Struggling with explanation of transitive closure

Question

I'm reading a book about structures on collections, chapter equivalence relations, and I try to get through the explanation of transitive closure. They use the following example:

$A$ is a collection of people. In $A$ the relation $R$ is defined by $xRy$ if $x$ is a parent of $y$.
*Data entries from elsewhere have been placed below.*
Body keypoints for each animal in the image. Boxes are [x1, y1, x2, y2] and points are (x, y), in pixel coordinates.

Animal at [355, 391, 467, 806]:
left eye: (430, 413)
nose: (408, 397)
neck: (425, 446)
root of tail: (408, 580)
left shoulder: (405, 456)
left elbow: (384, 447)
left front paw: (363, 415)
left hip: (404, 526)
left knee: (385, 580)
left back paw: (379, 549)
This parent relation is a relation that is not transitive. Surely, if $a$ is a parent of $b$, and $b$ is a parent of $c$, then $a$ is (in general) not a parent of $c$. Using the parent relation we can define the ancestor relation: $a$ is an ancestor of $b$ if there exists a string of people $c_1, c_2,\ldots, c_n$ for which $a = c_1$, $b = c_n$ and $c_i$ is a parent of $c_{i + 1}$ for each $i \in \{1, \ldots, n - 1\}$. The relation 'ancestor of' is transitive.
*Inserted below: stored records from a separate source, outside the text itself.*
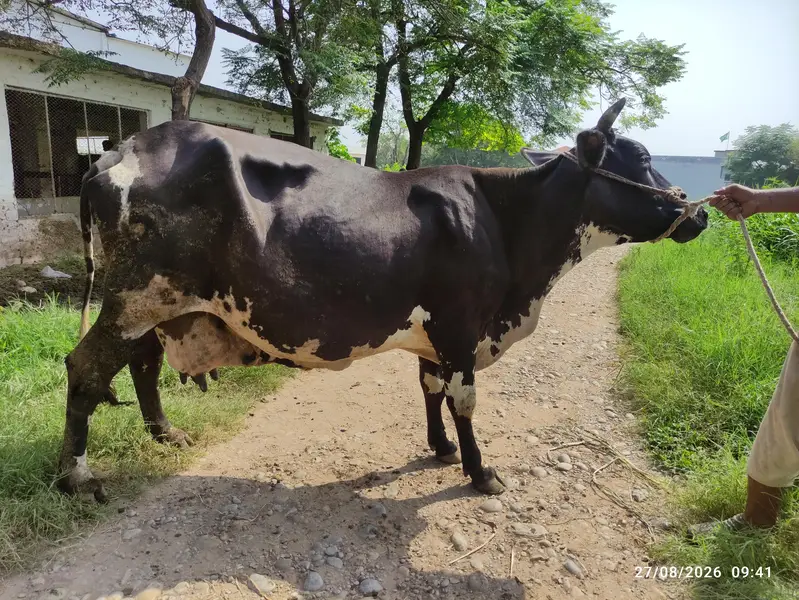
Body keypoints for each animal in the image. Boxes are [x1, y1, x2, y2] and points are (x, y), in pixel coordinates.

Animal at [57, 99, 707, 502]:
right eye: (641, 159)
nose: (697, 213)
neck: (505, 221)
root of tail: (119, 150)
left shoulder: (436, 333)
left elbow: (430, 388)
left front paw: (440, 448)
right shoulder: (461, 326)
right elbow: (464, 400)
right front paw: (479, 471)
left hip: (152, 307)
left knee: (141, 365)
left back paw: (166, 434)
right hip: (134, 298)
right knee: (86, 369)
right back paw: (76, 475)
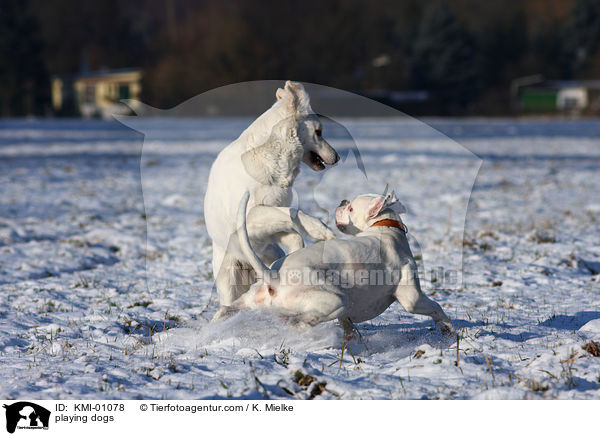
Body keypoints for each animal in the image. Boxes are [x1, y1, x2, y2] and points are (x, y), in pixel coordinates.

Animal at [204, 82, 340, 312]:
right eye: (319, 132)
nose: (337, 157)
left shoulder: (270, 226)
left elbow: (292, 230)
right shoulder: (249, 215)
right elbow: (292, 211)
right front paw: (319, 229)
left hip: (270, 253)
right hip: (228, 279)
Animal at [216, 191, 454, 338]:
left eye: (350, 209)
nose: (342, 202)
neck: (384, 226)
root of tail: (274, 276)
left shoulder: (346, 316)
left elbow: (348, 326)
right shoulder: (411, 298)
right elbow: (436, 308)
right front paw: (449, 329)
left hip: (249, 301)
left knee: (226, 310)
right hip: (334, 300)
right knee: (300, 322)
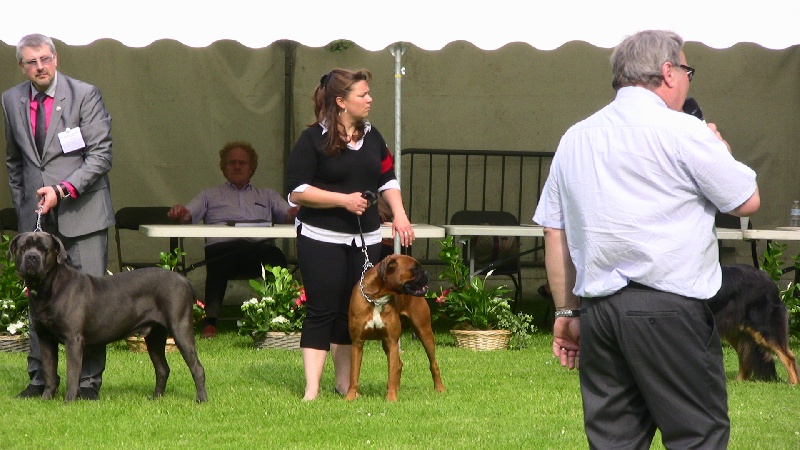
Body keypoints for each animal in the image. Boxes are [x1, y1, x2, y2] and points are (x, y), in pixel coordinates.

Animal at [10, 231, 207, 402]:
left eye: (44, 249)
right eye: (23, 247)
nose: (32, 257)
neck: (47, 288)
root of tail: (183, 279)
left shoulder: (73, 340)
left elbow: (72, 374)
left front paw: (69, 402)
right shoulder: (45, 339)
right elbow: (49, 372)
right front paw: (45, 399)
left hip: (180, 328)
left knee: (197, 367)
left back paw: (201, 400)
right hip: (155, 336)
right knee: (162, 368)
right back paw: (156, 398)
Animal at [347, 254, 445, 401]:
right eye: (415, 269)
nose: (427, 273)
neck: (376, 299)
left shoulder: (391, 342)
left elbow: (391, 374)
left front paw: (391, 398)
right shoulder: (357, 343)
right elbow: (353, 374)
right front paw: (350, 397)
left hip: (424, 332)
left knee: (433, 363)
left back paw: (440, 388)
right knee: (399, 364)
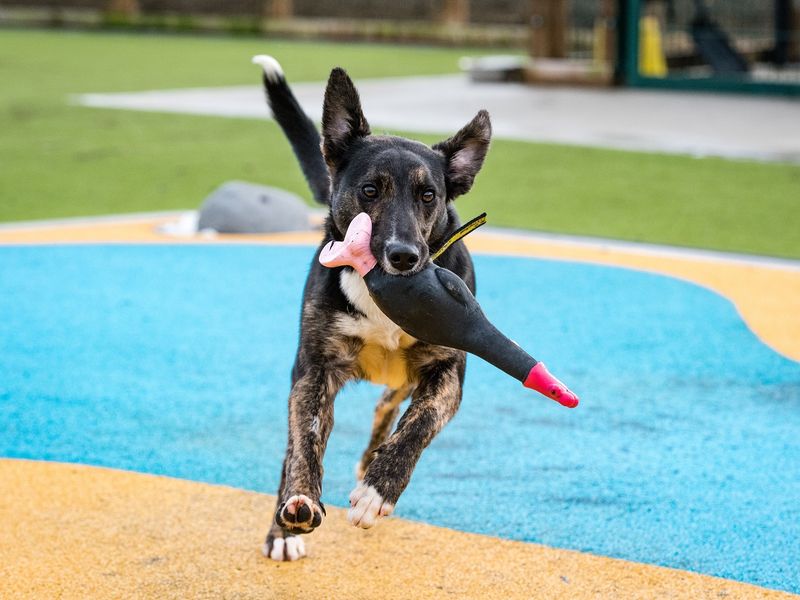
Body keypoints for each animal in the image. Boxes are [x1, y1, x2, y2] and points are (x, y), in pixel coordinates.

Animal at [253, 56, 490, 564]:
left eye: (428, 195)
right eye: (368, 190)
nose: (403, 256)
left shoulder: (447, 370)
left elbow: (419, 424)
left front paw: (378, 489)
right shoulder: (314, 369)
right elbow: (305, 438)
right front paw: (298, 501)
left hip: (406, 376)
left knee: (389, 405)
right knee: (294, 444)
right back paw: (283, 525)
We shall now look how we can define the grandparent relation from the parent relation. Let $R$ be the parent relation, $R = \{(x, y)\mid x\text{ is a parent of }y \}$. Then we have: $a$ is a grandparent of $b$ if there is a $p$ of which $a$ is its parent and $p$ is the parent of $b$. The relation 'grandparent of' is then equal to the collection $\{(x, y)\mid\text{there is a }p\text{ for which }xRp\text{ and }pRy\}$.

This last sentence is what confuses me. How exactly does this collection have $(x, y)$? Because to me it seems that what is in the collection is $x\to p\to y$, and not $x\to y$. I cannot for the life of me figure out how this definition is tying $x$ to $y$.

Answer 1

You are confusing between two different ways of expressing relationships. A relationship on the elements of a set is the collection $R$ of ordered pairs $(x,y)$ such that $x$ is related to $y$ if and only if $(x,y) \in R$. We also express the fact that $x$ is related to $y$ as $xRy$. Thus, a relationship $R$ is a collection of things that we write as $xRy$ for different choices of $x$ and $y$, which we could also write as a collection of ordered pairs $(x,y)$ and name the collection of ordered pairs as $R$! So, define $$\begin{align} P &= \{(x,y) \colon x ~\text{is a parent of}~y, ~\text{that is},~ xPy\}\\ G &= \{(a,b) \colon \exists ~ p ~\text{such that} (a,p)\in P ~\text{and}~ (p,b) \in P, ~\text{that is},~ aGb \} \end{align}$$ as the parent and grandparent relationships.